EXERCISE DETAILS – Give the data again exactly as it appears, excluding any pictures.

= Beginning of Section =

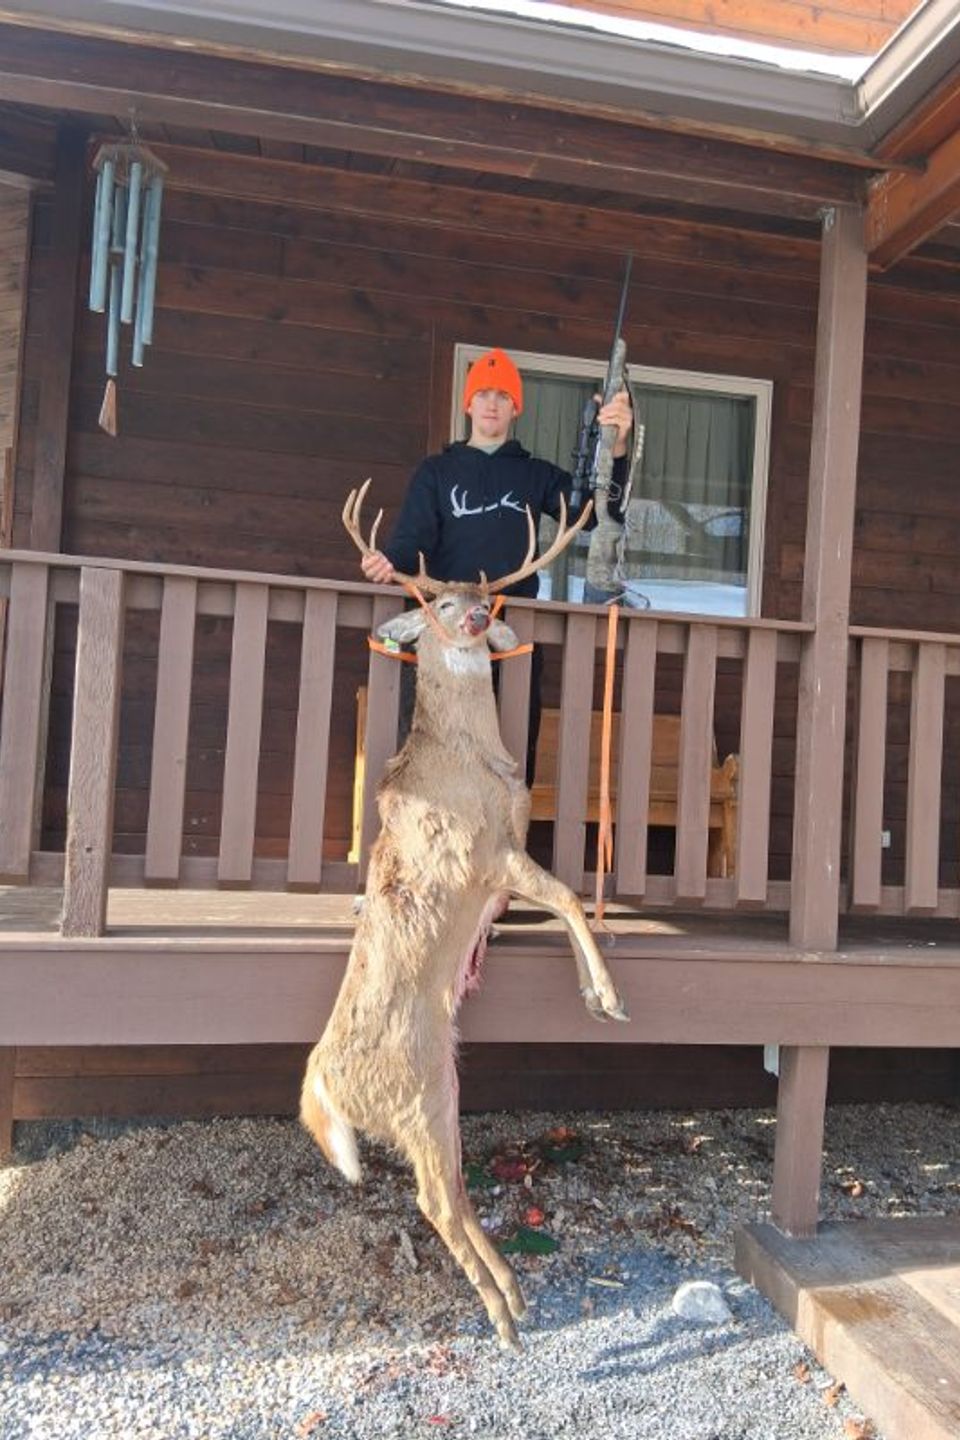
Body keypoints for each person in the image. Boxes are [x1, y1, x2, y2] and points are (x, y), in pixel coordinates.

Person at [360, 347, 635, 780]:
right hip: (442, 636)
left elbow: (594, 514)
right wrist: (386, 562)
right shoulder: (436, 473)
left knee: (507, 766)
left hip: (509, 634)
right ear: (468, 403)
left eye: (503, 395)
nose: (492, 403)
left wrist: (617, 450)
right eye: (484, 393)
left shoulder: (535, 476)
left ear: (515, 408)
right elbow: (410, 543)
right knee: (432, 764)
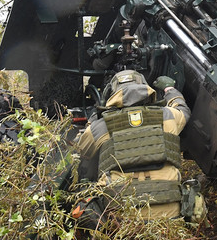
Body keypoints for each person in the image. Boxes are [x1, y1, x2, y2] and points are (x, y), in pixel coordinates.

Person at [72, 70, 205, 228]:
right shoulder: (167, 116)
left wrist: (93, 120)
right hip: (170, 217)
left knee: (84, 189)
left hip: (120, 222)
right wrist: (170, 89)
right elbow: (183, 110)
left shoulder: (102, 126)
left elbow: (81, 149)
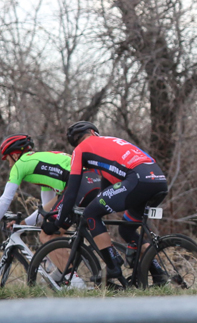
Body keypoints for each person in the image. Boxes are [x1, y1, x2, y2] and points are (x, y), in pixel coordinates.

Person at [46, 121, 168, 286]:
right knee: (127, 229)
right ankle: (158, 274)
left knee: (91, 214)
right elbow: (104, 191)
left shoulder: (80, 150)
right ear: (93, 132)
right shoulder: (110, 142)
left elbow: (71, 192)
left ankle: (112, 265)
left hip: (137, 180)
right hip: (158, 181)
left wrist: (58, 222)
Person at [0, 134, 96, 289]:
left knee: (47, 234)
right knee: (52, 227)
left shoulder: (21, 164)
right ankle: (62, 275)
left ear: (15, 154)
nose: (10, 165)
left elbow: (5, 199)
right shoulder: (42, 164)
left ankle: (76, 284)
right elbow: (47, 208)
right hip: (91, 181)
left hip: (79, 185)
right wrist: (24, 223)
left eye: (8, 160)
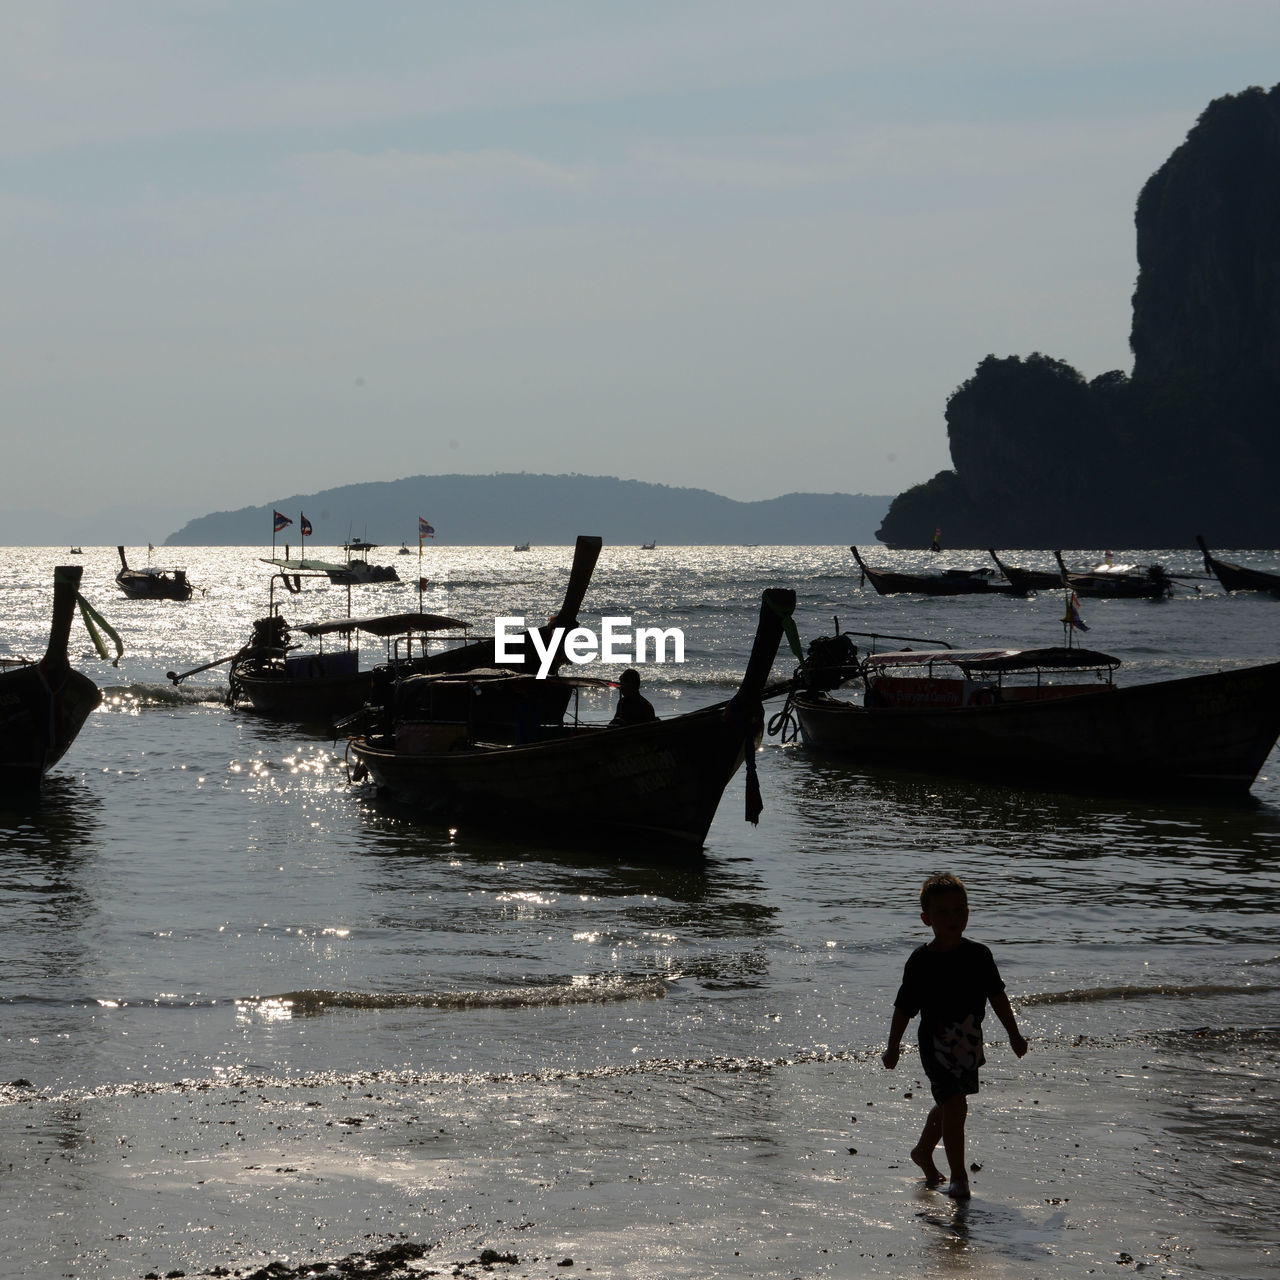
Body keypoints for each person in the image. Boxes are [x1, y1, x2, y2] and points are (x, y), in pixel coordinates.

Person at [882, 872, 1028, 1200]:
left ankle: (922, 1151)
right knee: (954, 1103)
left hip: (968, 1041)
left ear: (968, 912)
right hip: (934, 1043)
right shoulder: (921, 961)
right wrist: (892, 1047)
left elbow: (998, 997)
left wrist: (1014, 1035)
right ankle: (959, 1176)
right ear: (926, 918)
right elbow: (903, 1008)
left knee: (951, 1104)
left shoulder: (979, 956)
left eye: (959, 910)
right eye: (943, 912)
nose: (953, 918)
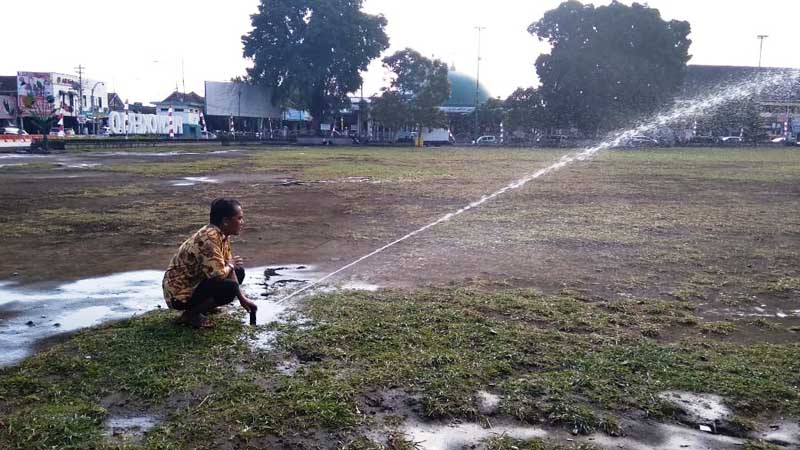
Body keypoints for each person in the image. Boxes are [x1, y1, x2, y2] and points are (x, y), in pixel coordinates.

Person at [162, 198, 257, 328]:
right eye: (239, 218)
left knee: (237, 272)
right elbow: (218, 275)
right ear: (225, 221)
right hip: (179, 295)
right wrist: (230, 265)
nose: (242, 222)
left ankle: (204, 307)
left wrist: (242, 299)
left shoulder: (222, 235)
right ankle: (191, 314)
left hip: (195, 284)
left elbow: (228, 269)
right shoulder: (209, 238)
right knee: (228, 287)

= End of Section =

ANSWER FOR THIS EXERCISE –
Body keypoints for each person in the image. Boxes are [x1, y1, x2, y2] and points are (x, y), in pixel coordinates.

Person at [360, 347, 635, 780]:
right hip: (442, 636)
left elbow: (594, 514)
right wrist: (386, 562)
right shoulder: (436, 473)
left knee: (507, 766)
left hip: (509, 634)
right ear: (468, 403)
left eye: (503, 395)
nose: (492, 403)
left wrist: (617, 450)
right eye: (484, 393)
left shoulder: (535, 476)
left ear: (515, 408)
right elbow: (410, 543)
right knee: (432, 764)
Body keypoints for each person in the image. Boxes are [x1, y1, x2, y2] and points are (x, y), in pixel coordinates.

Person at [72, 70, 205, 228]:
right shoulder: (167, 116)
left wrist: (93, 120)
right hip: (170, 217)
left knee: (84, 189)
left hip: (120, 222)
right wrist: (170, 89)
right elbow: (183, 110)
left shoulder: (102, 126)
left elbow: (81, 149)
Body keypoints for each person in the image. Boxes are [x1, y1, x2, y2] and points are (x, y), in pixel coordinates.

Person at [46, 121, 168, 286]:
right knee: (127, 229)
right ankle: (158, 274)
left knee: (91, 214)
right elbow: (104, 191)
left shoulder: (80, 150)
right ear: (93, 132)
right shoulder: (110, 142)
left elbow: (71, 192)
left ankle: (112, 265)
left hip: (137, 180)
right hip: (158, 181)
left wrist: (58, 222)
Person at [0, 134, 96, 289]:
left knee: (47, 234)
right knee: (52, 227)
left shoulder: (21, 164)
right ankle: (62, 275)
left ear: (15, 154)
nose: (10, 165)
left elbow: (5, 199)
right shoulder: (42, 164)
left ankle: (76, 284)
right elbow: (47, 208)
right hip: (91, 181)
left hip: (79, 185)
right wrist: (24, 223)
left eye: (8, 160)
Body keypoints for each person in the image. Boxes are [x1, y1, x2, y2] and points are (x, y), in pixel coordinates.

Person at [882, 872, 1028, 1200]:
left ankle: (922, 1151)
right knee: (954, 1103)
left hip: (968, 1041)
left ear: (968, 912)
right hip: (934, 1043)
right shoulder: (921, 961)
right wrist: (892, 1047)
left elbow: (998, 997)
left wrist: (1014, 1035)
right ankle: (959, 1176)
right ear: (926, 918)
right elbow: (903, 1008)
left knee: (951, 1104)
left shoulder: (979, 956)
left eye: (959, 910)
right eye: (943, 912)
nose: (953, 918)
Body keypoints for each person in the image. Boxes are [x1, y1, x2, y2] and points are (x, y), in pixel coordinates.

Person at [162, 198, 257, 328]:
right eye: (239, 218)
left knee: (237, 272)
right elbow: (218, 275)
right ear: (225, 221)
right hip: (179, 295)
right wrist: (230, 265)
nose: (242, 222)
left ankle: (204, 307)
left wrist: (242, 299)
left shoulder: (222, 235)
right ankle: (191, 314)
left hip: (195, 284)
left elbow: (228, 269)
right shoulder: (209, 238)
right knee: (228, 287)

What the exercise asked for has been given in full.